#### Objectif de l'exercice:
Selon le passage source, qu'est-ce qui a déformé et poétiquement enjolivé les données historiques du texte biblique ?

#### Passage source:
########################################

Si Moïse fut Égyptien

VI

On nous reprochera, nous en sommes certains, d’être trop hardis dans notre reconstitution de l’histoire ancienne du peuple d’Israël et de témoigner d’une assurance excessive et injustifiée. Cette critique ne me paraîtra pas trop dure parce qu’elle trouve un écho dans mon propre jugement. Je sais bien que notre travail de reconstruction comporte des côtés faibles, mais il a aussi des côtés solides. En fin de compte ce sont les arguments en faveur de la continuation de nos recherches dans le même sens qui prévalent. Le texte biblique dont nous disposons contient des renseignements historiques utiles et même inestimables. Mais ces données historiques ont été, du fait d’influences tendancieuses puissantes, déformées et poétiquement enjolivées. Nos recherches actuelles nous ont permis de deviner la nature de l’une de ces tendances déformantes et cette découverte nous indique la voie à suivre tout en nous incitant à rechercher d’autres influences déformantes analogues. Si nous découvrons le moyen de reconnaître les déformations ainsi provoquées, nous parviendrons à mettre en lumière d’autres éléments de la vérité.

########################################

#### Données fournies:
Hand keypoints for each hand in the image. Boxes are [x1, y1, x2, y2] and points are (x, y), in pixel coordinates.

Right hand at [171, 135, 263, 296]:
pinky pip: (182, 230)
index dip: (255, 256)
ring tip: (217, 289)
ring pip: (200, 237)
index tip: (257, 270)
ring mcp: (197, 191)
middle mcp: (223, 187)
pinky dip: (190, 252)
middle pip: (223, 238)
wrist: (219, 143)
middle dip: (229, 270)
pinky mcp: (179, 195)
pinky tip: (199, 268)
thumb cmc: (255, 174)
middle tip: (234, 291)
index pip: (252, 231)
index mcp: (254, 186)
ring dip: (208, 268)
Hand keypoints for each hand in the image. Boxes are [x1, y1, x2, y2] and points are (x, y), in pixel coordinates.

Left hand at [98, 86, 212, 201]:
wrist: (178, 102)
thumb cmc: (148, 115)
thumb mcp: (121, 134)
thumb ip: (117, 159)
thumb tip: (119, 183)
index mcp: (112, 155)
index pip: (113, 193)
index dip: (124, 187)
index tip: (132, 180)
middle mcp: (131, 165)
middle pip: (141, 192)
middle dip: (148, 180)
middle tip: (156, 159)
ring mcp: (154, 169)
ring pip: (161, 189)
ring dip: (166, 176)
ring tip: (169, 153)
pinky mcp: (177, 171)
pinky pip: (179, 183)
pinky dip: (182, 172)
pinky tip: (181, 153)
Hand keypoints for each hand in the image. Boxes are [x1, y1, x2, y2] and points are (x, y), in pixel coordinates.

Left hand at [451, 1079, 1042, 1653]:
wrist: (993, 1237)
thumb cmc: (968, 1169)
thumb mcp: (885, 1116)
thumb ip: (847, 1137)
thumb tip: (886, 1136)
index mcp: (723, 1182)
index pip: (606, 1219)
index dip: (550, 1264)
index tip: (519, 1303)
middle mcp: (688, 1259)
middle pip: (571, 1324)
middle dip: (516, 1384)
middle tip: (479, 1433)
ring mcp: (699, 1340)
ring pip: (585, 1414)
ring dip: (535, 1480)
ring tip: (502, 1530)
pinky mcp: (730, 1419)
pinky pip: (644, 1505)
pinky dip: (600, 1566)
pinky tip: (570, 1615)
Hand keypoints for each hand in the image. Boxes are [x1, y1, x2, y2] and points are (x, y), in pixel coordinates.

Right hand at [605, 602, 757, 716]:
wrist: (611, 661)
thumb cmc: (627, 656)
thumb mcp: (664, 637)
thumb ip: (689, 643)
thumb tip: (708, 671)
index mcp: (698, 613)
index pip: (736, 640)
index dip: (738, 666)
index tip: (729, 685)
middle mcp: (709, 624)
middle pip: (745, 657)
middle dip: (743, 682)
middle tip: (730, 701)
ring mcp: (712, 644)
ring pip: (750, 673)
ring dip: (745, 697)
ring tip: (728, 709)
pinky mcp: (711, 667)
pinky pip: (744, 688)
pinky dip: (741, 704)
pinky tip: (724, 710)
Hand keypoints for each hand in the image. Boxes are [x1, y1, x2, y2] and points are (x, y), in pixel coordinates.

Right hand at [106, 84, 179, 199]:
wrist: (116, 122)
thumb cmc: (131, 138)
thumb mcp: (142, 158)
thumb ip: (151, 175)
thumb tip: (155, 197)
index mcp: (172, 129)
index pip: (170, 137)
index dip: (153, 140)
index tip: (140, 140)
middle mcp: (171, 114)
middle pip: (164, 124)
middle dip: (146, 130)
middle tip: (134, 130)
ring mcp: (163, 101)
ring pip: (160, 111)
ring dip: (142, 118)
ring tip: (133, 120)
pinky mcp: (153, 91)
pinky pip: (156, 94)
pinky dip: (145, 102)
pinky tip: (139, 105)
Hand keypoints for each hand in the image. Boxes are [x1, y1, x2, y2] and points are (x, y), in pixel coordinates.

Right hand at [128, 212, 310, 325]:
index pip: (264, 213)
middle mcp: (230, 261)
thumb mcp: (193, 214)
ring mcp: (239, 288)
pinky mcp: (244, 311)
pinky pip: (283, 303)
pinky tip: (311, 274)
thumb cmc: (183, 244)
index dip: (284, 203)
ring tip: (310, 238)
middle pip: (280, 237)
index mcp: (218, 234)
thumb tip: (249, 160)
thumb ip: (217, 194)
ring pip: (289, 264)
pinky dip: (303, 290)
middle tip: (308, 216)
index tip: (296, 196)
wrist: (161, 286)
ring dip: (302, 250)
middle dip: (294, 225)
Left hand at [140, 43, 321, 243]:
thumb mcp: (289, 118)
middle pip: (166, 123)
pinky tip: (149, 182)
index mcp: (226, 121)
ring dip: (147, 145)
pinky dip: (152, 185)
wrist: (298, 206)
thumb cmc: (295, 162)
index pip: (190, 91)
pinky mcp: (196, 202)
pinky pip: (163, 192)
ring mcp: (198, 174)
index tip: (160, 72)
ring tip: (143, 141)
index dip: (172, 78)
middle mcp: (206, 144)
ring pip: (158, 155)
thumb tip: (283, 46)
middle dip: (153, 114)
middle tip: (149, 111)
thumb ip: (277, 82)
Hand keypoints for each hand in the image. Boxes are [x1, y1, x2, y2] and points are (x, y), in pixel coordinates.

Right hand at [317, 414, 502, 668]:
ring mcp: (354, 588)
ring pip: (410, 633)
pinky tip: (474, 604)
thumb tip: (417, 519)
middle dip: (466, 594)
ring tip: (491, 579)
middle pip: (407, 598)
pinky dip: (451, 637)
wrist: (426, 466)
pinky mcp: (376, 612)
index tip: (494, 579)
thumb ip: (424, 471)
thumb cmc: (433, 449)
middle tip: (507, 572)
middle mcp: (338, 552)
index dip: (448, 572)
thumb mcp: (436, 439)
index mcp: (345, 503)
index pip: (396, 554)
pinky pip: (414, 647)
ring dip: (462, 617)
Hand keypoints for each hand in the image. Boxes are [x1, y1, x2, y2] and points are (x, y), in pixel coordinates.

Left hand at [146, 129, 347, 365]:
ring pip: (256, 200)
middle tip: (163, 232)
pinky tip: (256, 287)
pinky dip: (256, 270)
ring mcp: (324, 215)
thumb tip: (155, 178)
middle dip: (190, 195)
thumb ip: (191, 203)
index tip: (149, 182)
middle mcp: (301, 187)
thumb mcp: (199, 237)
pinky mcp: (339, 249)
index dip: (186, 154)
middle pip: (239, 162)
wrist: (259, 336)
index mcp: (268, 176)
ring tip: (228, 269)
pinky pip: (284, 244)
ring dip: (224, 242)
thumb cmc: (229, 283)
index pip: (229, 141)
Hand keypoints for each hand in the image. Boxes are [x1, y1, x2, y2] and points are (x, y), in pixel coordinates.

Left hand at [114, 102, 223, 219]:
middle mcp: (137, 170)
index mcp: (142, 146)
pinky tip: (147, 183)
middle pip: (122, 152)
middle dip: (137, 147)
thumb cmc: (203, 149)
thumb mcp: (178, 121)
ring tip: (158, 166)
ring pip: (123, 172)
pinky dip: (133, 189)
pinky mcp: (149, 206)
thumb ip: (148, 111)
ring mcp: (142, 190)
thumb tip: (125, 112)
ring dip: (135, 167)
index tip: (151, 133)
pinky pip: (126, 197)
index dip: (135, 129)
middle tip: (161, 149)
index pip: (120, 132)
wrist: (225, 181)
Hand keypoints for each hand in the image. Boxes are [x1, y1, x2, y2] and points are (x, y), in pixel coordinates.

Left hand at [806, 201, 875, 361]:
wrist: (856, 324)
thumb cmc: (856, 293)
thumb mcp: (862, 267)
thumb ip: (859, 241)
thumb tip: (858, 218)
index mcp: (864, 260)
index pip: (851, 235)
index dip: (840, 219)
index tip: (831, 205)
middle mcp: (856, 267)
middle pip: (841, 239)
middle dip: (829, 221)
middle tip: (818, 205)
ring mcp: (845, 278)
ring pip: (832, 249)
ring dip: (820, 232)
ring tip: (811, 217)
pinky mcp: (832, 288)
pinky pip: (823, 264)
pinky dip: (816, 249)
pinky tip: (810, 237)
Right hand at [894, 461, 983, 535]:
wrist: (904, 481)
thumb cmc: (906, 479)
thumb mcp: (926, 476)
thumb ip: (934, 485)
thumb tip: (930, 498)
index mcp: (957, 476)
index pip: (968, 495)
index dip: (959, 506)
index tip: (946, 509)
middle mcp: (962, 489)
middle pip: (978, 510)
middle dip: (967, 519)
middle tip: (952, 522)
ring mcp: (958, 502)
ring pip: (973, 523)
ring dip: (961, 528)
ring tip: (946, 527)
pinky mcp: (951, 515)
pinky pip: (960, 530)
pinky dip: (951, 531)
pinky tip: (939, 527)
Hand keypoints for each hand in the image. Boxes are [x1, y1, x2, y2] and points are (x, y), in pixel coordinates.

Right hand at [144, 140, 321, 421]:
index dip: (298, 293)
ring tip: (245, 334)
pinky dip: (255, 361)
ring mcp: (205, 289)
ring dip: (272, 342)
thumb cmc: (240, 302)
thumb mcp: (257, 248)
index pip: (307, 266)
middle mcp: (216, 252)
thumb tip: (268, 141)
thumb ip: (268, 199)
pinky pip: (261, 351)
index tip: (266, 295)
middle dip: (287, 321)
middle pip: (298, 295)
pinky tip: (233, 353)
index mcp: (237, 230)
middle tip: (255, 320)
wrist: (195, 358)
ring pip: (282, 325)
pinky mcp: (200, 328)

########################################

#### Réponse:
Des influences tendancieuses puissantes.